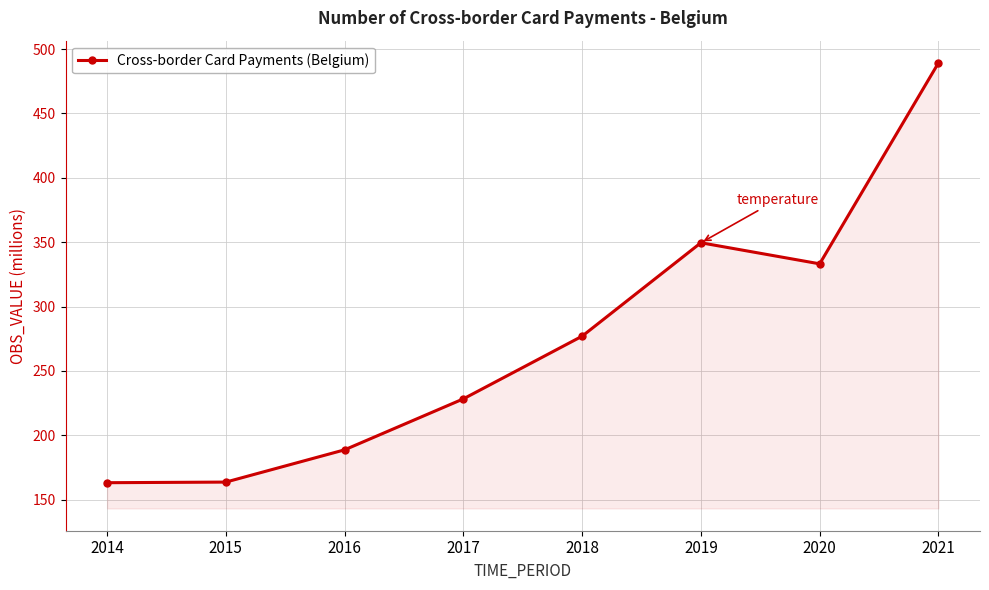

Does the chart have visible grid lines?

Yes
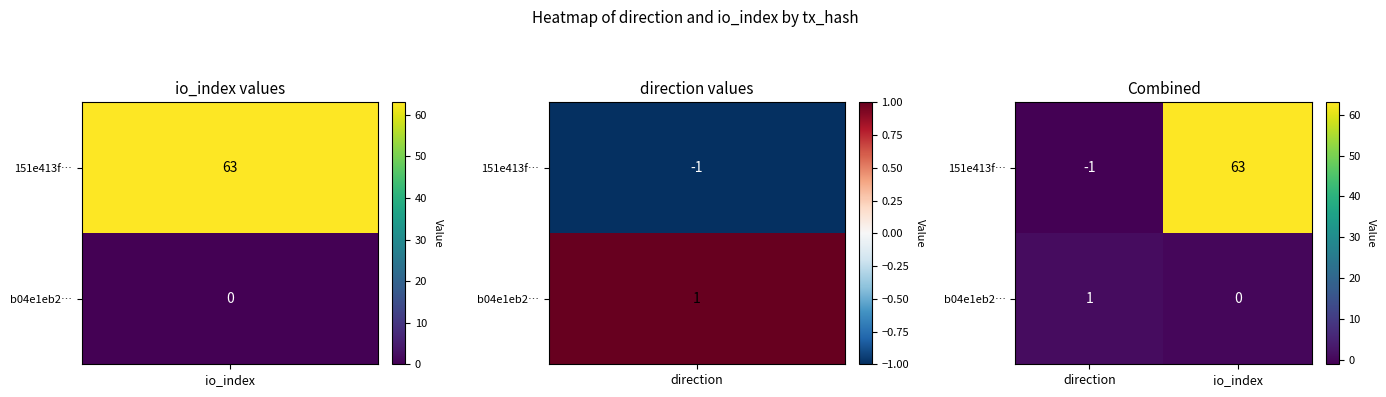

At which label is 151e413f… closest to 31?

direction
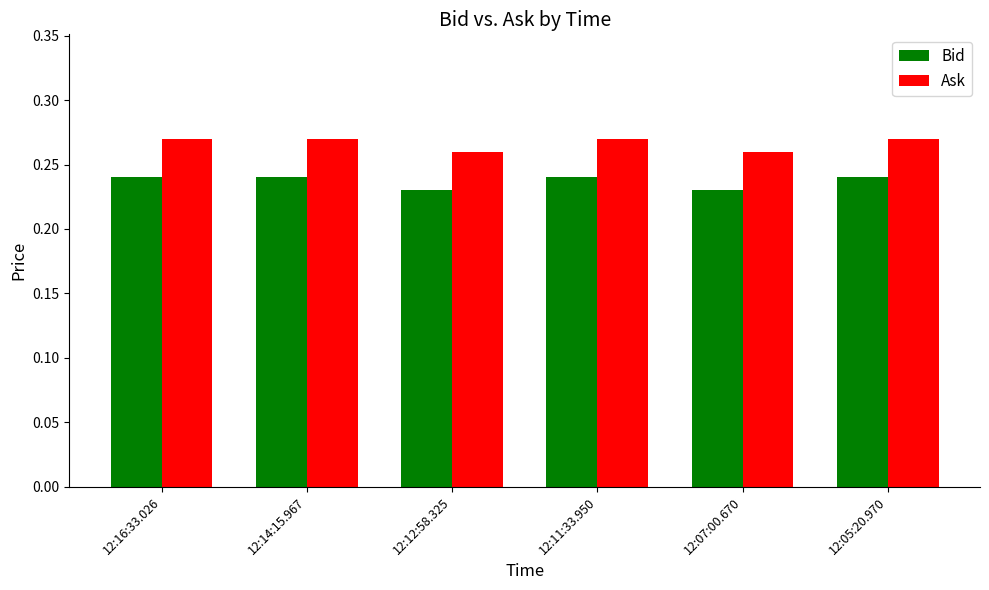

Is it true that Bid equals 0.1 at 12:11:33.950?

False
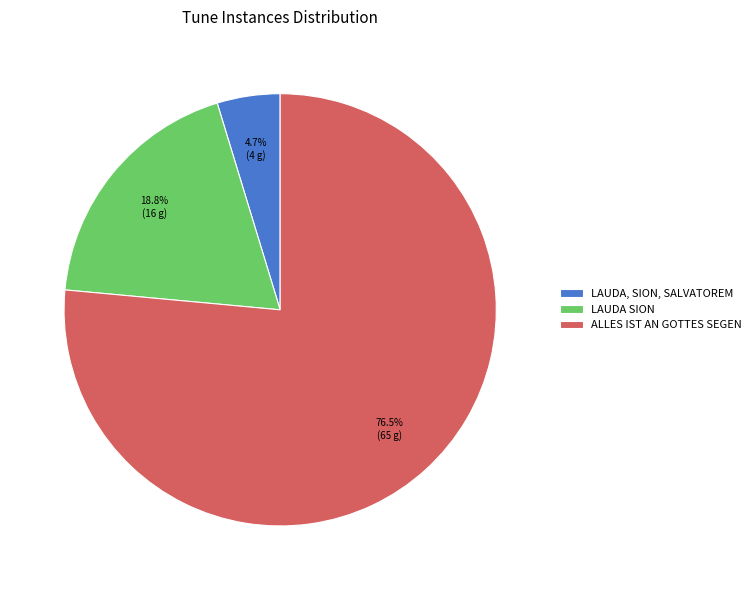

To the nearest percent, what is the average slice percentage?

33%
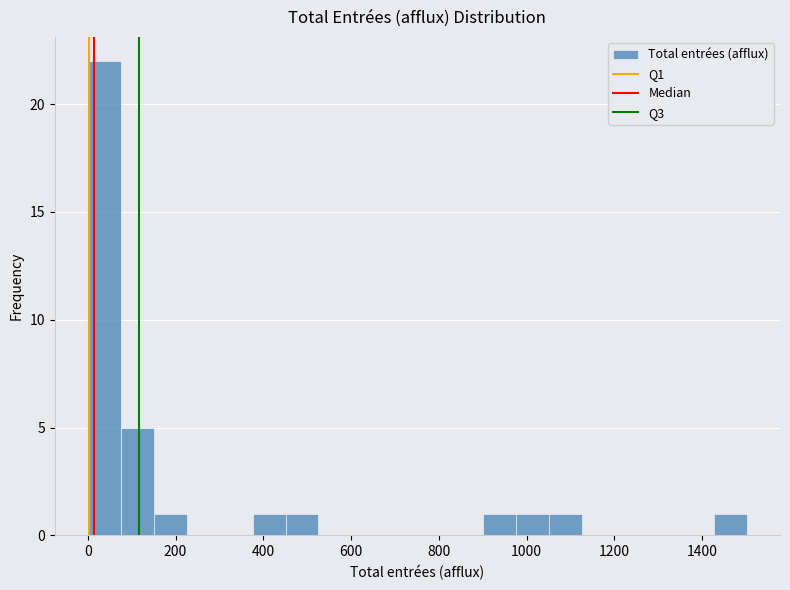

Around what value on the x-axis is the tallest bar? Give the approximate position of its centre, as read against the axis.

40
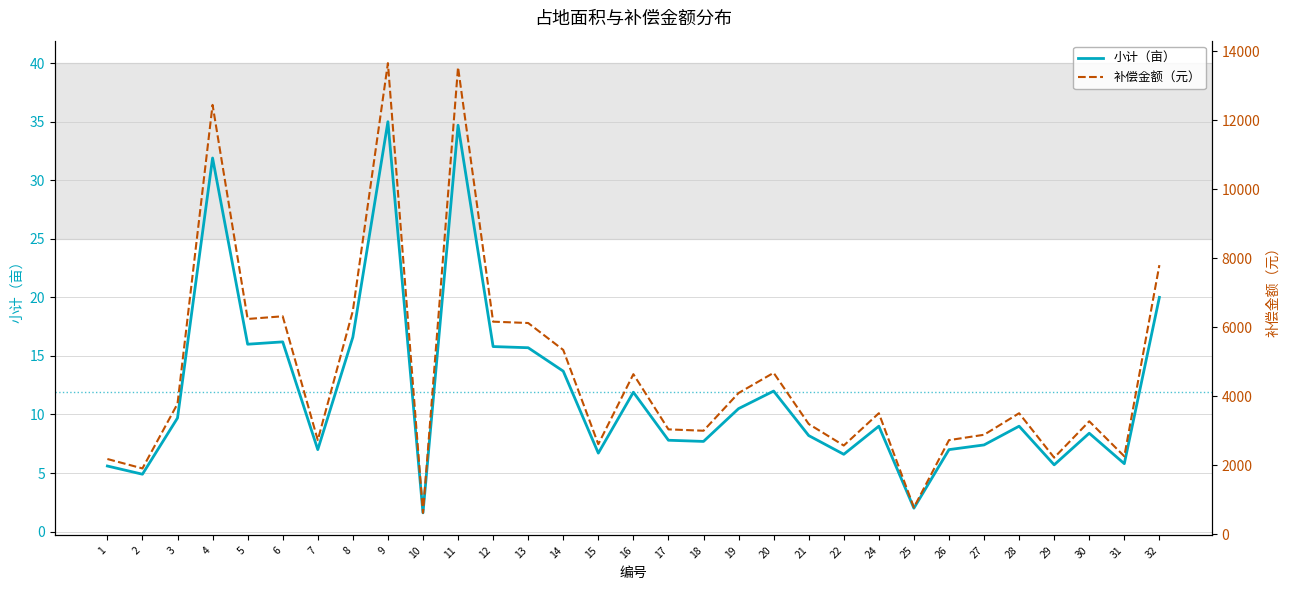

Reading right to left, what are all the values shown in this chart?

小计（亩）: 32=20.0	31=5.8	30=8.4	29=5.7	28=9.0	27=7.4	26=7.0	25=2.0	24=9.0	22=6.6	21=8.2	20=12.0	19=10.5	18=7.7	17=7.8	16=11.9	15=6.7	14=13.7	13=15.7	12=15.8	11=34.7	10=1.6	9=35.0	8=16.6	7=7.0	6=16.2	5=16.0	4=31.9	3=9.7	2=4.9	1=5.6
补偿金额（元）: 32=7800.0	31=2262.0	30=3276.0	29=2223.0	28=3510.0	27=2886.0	26=2730.0	25=780.0	24=3510.0	22=2574.0	21=3198.0	20=4680.0	19=4095.0	18=3003.0	17=3042.0	16=4641.0	15=2613.0	14=5343.0	13=6123.0	12=6162.0	11=13533.0	10=624.0	9=13650.0	8=6474.0	7=2730.0	6=6318.0	5=6240.0	4=12441.0	3=3783.0	2=1911.0	1=2184.0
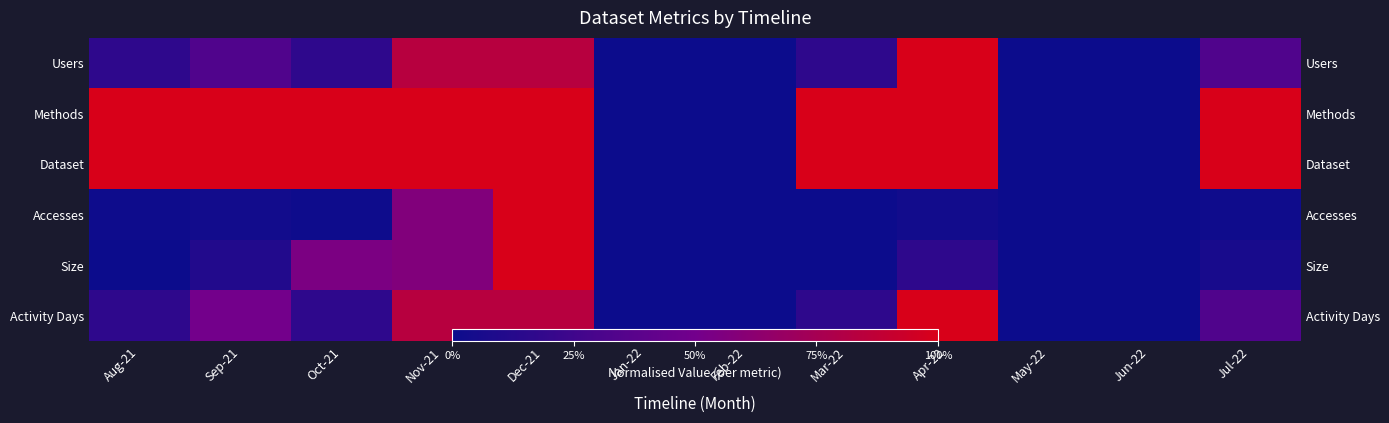

Is it true that Methods equals -0.6 at May-22?

False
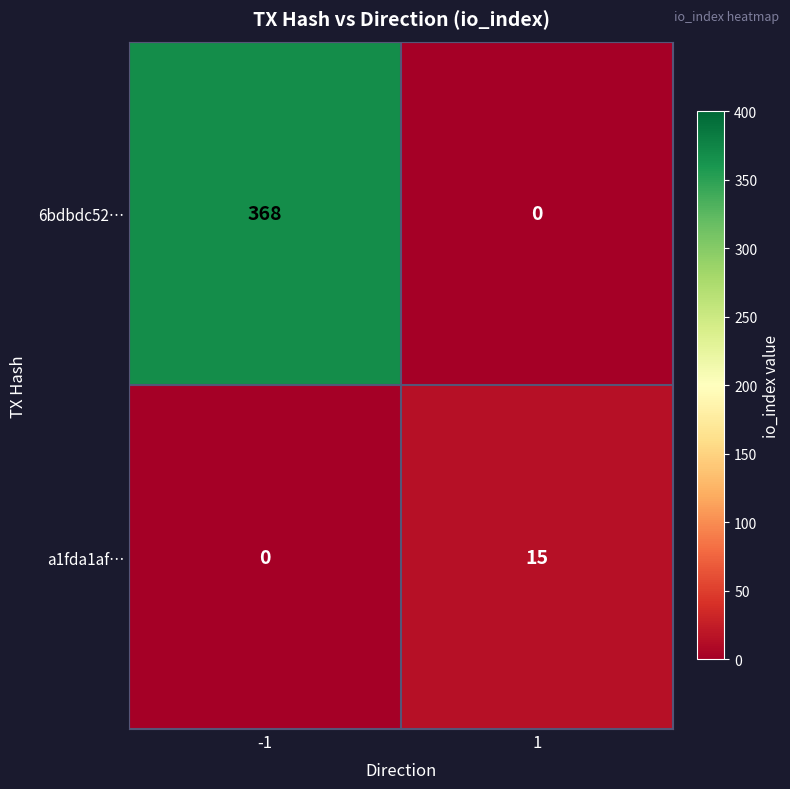

At which category is the sum across all series the highest?

-1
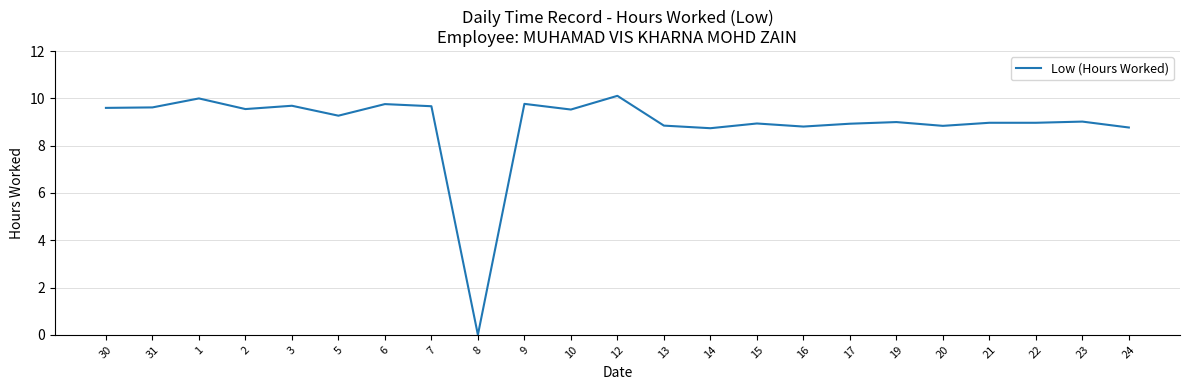

How many categories are shown in the chart?

23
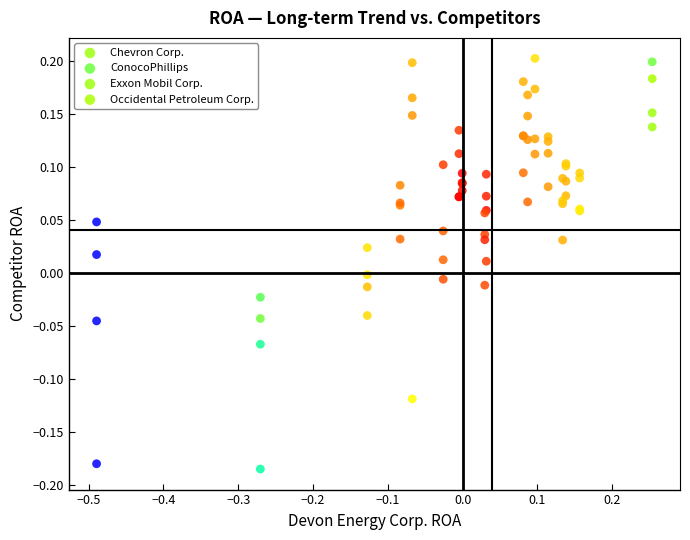

What is the X range (max minus min) for the scatter plot?

0.7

────────────────────────────────────────

INSTRUCTIONS TO FOLLOW >> Reproduce the entire listing above line for line, character for character, and omit every picture from your copy.

SOLVED PROBLEM >>
Does the chart have visible grid lines?

Yes

At which label is 151e413f… closest to 31?

direction

Is it true that Bid equals 0.1 at 12:11:33.950?

False

To the nearest percent, what is the average slice percentage?

33%

Around what value on the x-axis is the tallest bar? Give the approximate position of its centre, as read against the axis.

40

Reading right to left, what are all the values shown in this chart?

小计（亩）: 32=20.0	31=5.8	30=8.4	29=5.7	28=9.0	27=7.4	26=7.0	25=2.0	24=9.0	22=6.6	21=8.2	20=12.0	19=10.5	18=7.7	17=7.8	16=11.9	15=6.7	14=13.7	13=15.7	12=15.8	11=34.7	10=1.6	9=35.0	8=16.6	7=7.0	6=16.2	5=16.0	4=31.9	3=9.7	2=4.9	1=5.6
补偿金额（元）: 32=7800.0	31=2262.0	30=3276.0	29=2223.0	28=3510.0	27=2886.0	26=2730.0	25=780.0	24=3510.0	22=2574.0	21=3198.0	20=4680.0	19=4095.0	18=3003.0	17=3042.0	16=4641.0	15=2613.0	14=5343.0	13=6123.0	12=6162.0	11=13533.0	10=624.0	9=13650.0	8=6474.0	7=2730.0	6=6318.0	5=6240.0	4=12441.0	3=3783.0	2=1911.0	1=2184.0

Is it true that Methods equals -0.6 at May-22?

False

At which category is the sum across all series the highest?

-1

How many categories are shown in the chart?

23

What is the X range (max minus min) for the scatter plot?

0.7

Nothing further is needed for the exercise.